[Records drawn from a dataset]
--*--
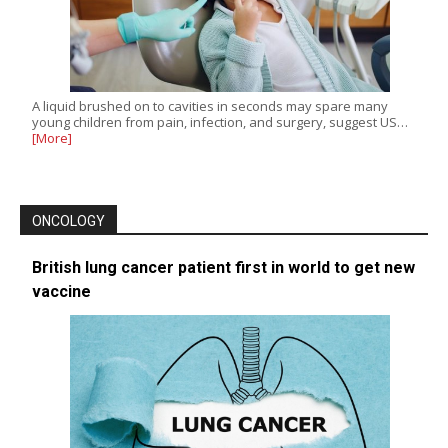
A liquid brushed on to cavities in seconds may spare many
young children from pain, infection, and surgery, suggest US…
[More]
ONCOLOGY
British lung cancer patient first in world to get new
vaccine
--*--
Repeat every entry exactly. Do not include the pictures.

• RESULT OF THIS TASK:
A liquid brushed on to cavities in seconds may spare many
young children from pain, infection, and surgery, suggest US…
[More]
ONCOLOGY
British lung cancer patient first in world to get new
vaccine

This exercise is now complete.